The Houthis, a predominantly Shi'ite community from the mountainous north, deny they are being helped by Iran.
"The Houthi strongholds are largely in more mountainous areas and — as history tells us — it is far easier to hold the Yemeni coasts than it is to take the center," said Adam Baron, a Yemen expert at the European Council on Foreign Relations.
A coalition commander declined to comment on the advance on Hodeidah because he didn't want to talk about military strategy.
UAE-backed forces are approaching Hodeidah from the south, with the Gulf state supervising the advance from al-Mokha, some 75 km north of the narrow Bab al-Mandab strait that is the gate into the Red Sea from the Gulf of Aden.

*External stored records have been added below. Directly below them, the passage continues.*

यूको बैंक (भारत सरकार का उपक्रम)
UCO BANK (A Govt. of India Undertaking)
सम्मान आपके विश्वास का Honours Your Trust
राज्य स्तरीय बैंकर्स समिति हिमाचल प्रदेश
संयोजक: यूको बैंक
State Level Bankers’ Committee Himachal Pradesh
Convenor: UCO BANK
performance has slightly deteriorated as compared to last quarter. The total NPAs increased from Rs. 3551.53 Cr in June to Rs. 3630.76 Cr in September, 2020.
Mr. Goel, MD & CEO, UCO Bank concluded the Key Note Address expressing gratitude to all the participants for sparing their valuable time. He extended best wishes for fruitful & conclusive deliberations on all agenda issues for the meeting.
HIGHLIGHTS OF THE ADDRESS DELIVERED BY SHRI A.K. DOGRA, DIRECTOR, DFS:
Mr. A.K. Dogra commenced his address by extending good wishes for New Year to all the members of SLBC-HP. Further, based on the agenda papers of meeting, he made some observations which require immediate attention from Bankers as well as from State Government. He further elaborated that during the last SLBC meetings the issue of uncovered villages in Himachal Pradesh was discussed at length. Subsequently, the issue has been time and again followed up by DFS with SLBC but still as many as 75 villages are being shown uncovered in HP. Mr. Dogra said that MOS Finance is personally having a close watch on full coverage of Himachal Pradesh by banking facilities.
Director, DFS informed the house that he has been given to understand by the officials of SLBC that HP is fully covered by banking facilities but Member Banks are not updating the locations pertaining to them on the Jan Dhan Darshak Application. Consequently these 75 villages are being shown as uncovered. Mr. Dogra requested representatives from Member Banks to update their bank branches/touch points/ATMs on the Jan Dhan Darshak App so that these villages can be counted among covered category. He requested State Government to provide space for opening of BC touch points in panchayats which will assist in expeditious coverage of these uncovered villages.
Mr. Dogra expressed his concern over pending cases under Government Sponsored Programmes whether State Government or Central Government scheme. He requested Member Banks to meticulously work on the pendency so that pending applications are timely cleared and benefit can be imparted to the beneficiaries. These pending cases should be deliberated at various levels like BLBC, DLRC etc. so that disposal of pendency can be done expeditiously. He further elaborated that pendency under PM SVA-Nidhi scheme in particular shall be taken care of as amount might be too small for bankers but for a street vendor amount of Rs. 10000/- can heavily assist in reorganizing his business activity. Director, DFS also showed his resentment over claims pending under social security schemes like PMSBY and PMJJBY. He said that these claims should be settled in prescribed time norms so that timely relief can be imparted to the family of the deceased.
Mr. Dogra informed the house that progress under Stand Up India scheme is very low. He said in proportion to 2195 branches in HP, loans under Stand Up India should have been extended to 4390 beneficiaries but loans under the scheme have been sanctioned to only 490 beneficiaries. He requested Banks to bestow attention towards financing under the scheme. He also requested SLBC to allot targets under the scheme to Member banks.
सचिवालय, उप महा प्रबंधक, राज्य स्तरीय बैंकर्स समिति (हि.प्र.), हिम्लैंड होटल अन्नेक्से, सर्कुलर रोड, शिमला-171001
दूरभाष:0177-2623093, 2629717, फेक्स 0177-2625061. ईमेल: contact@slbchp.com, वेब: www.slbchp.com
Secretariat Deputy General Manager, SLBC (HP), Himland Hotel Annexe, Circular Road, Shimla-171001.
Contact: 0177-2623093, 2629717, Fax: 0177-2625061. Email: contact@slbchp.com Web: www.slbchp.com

The fighting has reached al-Jarahi district, some 100 km (60 miles) from Hodeidah, meaning the coalition has never been closer to the more densely populated coastal areas as it is now.
Another campaign has been launched from the north along the coastal border with Saudi Arabia in Hajja province to hem in the Houthis and cut off trading maritime routes.
On a recent visit to al-Mokha, a squad of young Yemeni fighters chewed the narcotic green leaf qat and took selfies in front of modern armored vehicles used by UAE troops.
Dead coral, left by massive waves, lay scattered across the empty quay.
The thin frames of the Yemeni and Sudanese troops manning towers and checkpoints barely filled their uniforms, a stark contrast to the Gulf Arabs in their crisp Marines-style outfits.
But their morale appeared to be good.
"We are the special forces," said one Yemeni fighter proudly.
Western countries have urged the coalition to protect civilians and find a quick end to the war. They also acknowledge Riyadh's argument that it needs to defend itself from Houthi cross-border strikes and limit the spread of Iranian influence.
"My major concern is that I have not heard anything that made me think that there has been sufficient steps taken to protect civilian lives should the fighting reach another densely populated area like Hodeidah," said Kristine Beckerle, Yemen researcher at Human Rights Watch.